Really want others perspectives before I do something I might regret!
As briefly as possible: NC mother finally responded to my request for contact last month after 4 years. She wanted to meet straight away but I couldn't handle it (very surprised she responded as expected her not to) so I suggested we spoke on the phone first. Gave my number over email (not allowed hers) 4 weeks ago asking her to phone before we went on holiday but she said she didn't see it and would call when we got back. Got back 3 days ago and she finally emailed me today saying she would call at a set time this eve.
I psyched myself all evening but she called early and as my phone only rings a few times, I couldn't get to it before it rung off as was outside chain-smoking. She had withheld her number so could not call back.
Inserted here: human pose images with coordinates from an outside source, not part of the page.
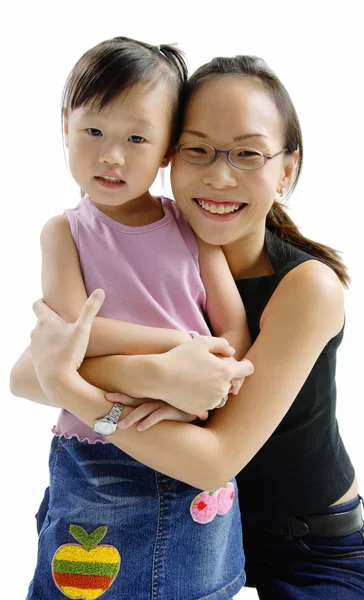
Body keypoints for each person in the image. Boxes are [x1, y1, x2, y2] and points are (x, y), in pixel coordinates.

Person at [11, 54, 364, 599]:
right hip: (165, 506)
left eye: (247, 154)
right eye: (198, 149)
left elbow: (213, 461)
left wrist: (74, 384)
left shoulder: (307, 288)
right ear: (171, 156)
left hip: (300, 547)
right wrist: (163, 370)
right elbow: (25, 376)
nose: (219, 174)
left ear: (287, 170)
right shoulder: (137, 243)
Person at [10, 37, 255, 600]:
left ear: (168, 150)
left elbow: (235, 332)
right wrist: (176, 349)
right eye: (93, 131)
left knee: (199, 588)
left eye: (137, 138)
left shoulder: (191, 229)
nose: (111, 156)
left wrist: (191, 385)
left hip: (186, 443)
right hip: (97, 456)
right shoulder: (64, 232)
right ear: (64, 126)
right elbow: (74, 333)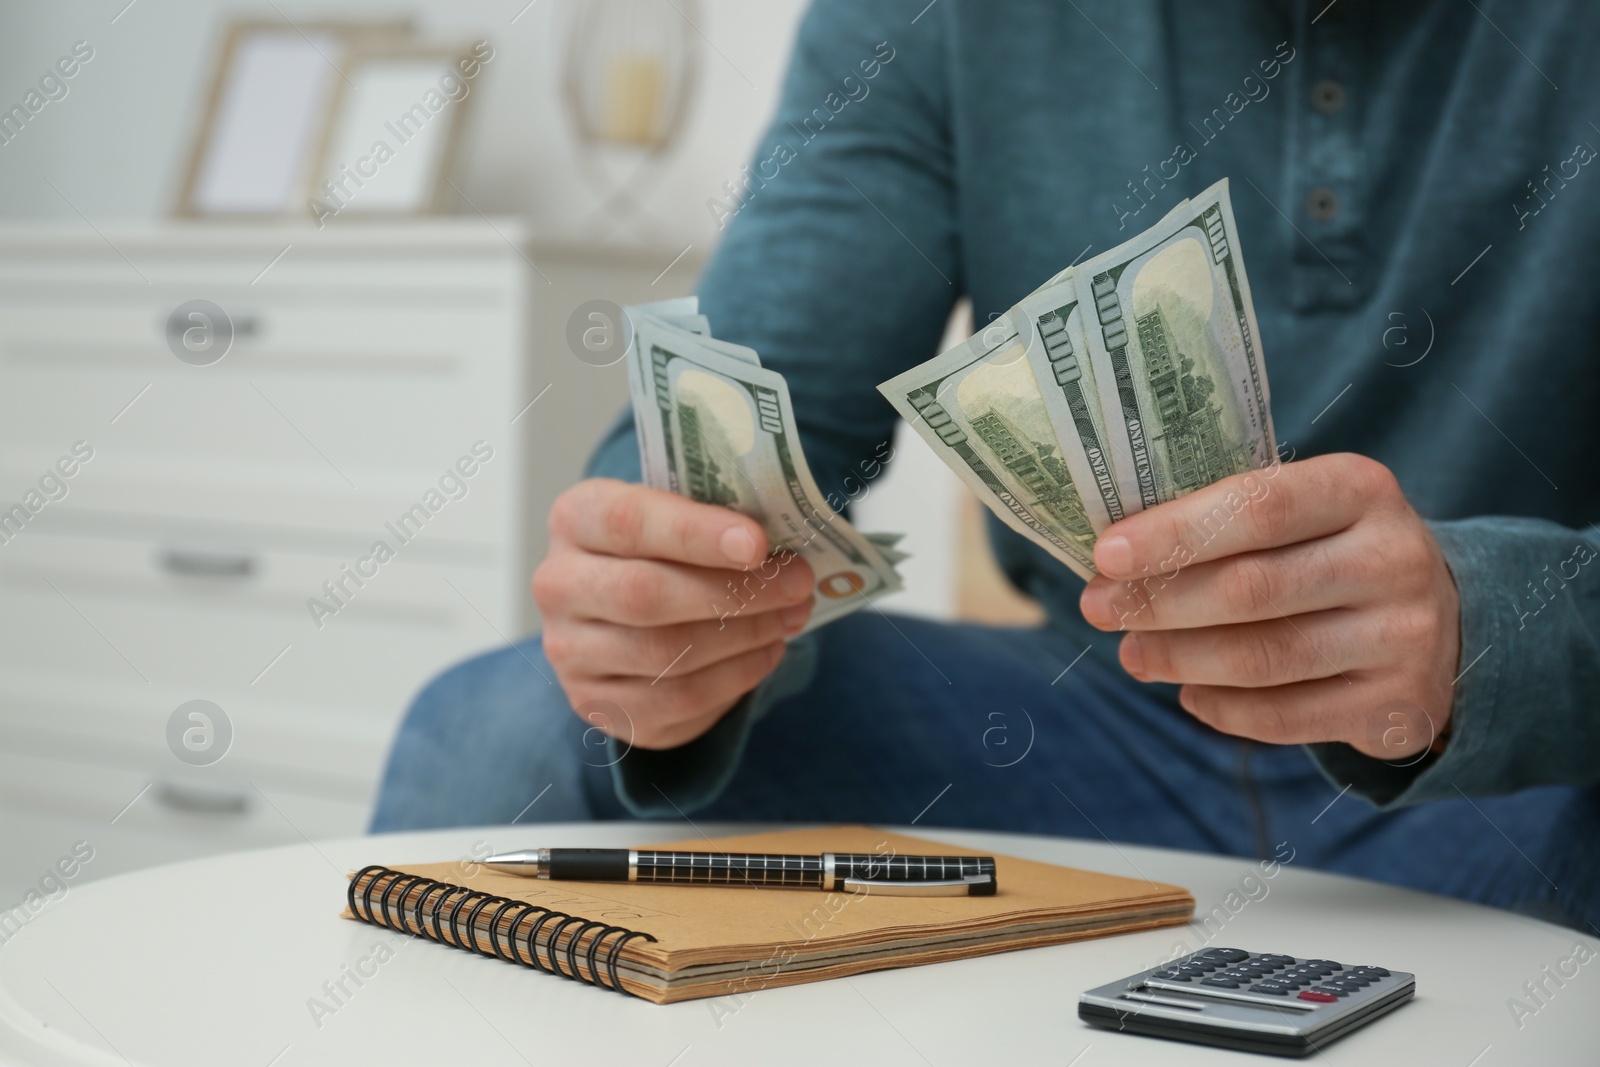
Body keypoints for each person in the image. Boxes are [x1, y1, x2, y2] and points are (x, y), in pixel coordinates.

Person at [373, 0, 1599, 933]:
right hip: (1098, 724)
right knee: (493, 734)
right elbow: (763, 394)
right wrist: (656, 595)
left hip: (1534, 773)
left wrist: (1486, 630)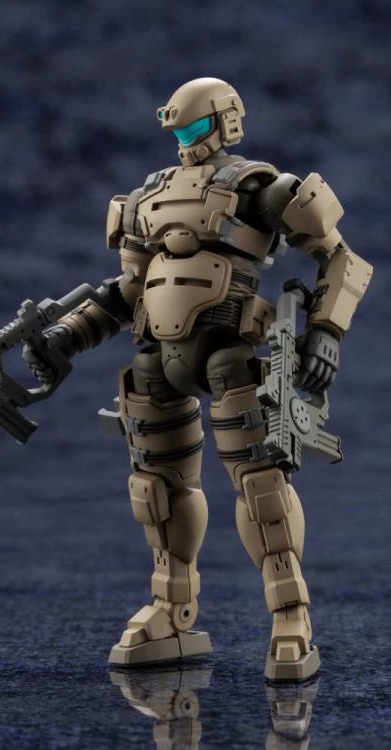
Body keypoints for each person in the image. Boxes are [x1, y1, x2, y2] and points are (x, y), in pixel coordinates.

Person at [24, 78, 373, 681]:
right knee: (156, 491)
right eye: (177, 130)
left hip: (230, 358)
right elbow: (127, 291)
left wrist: (325, 333)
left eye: (193, 127)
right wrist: (68, 336)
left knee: (261, 489)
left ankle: (290, 615)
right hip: (157, 363)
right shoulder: (148, 197)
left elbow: (342, 259)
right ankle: (171, 609)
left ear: (226, 123)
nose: (185, 140)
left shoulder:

A minute later I got an email saying she'd tried and was going out so would try again tomorrow.
Can't understand why she wouldn't try again or would arrange to go out at the time she had arranged to speak to her daughter for the first time in 4 years, or even waited a month when she had my number!
The NC has devastated me as it includes entire family (7 sibs) and I didn't want my DC to have a blank on a whole side of the family like I did on my father's side when my parents divorced. That is the main reason I kept trying for contact which was ignored until I sent a message begging forgiveness for upsetting my mum for bringing up child abuse.
I know I shouldn't have looked back when she cut me off but oldest DC has often been upset that my family are no longer in her life.
I am now tempted to email telling my mother to GFH as she is obviously not bothered about being in contact and it is making me feel like shit again that I am so unimportant to her and my siblings. My head is telling me to see it out and fake it as adult DD wants to see her grandmother again. If I say how I really feel my mother will likely refuse to meet her.
So do I belittle myself for my DC sake of knowing their wider family or put myself first and tell my mother to rot in hell!?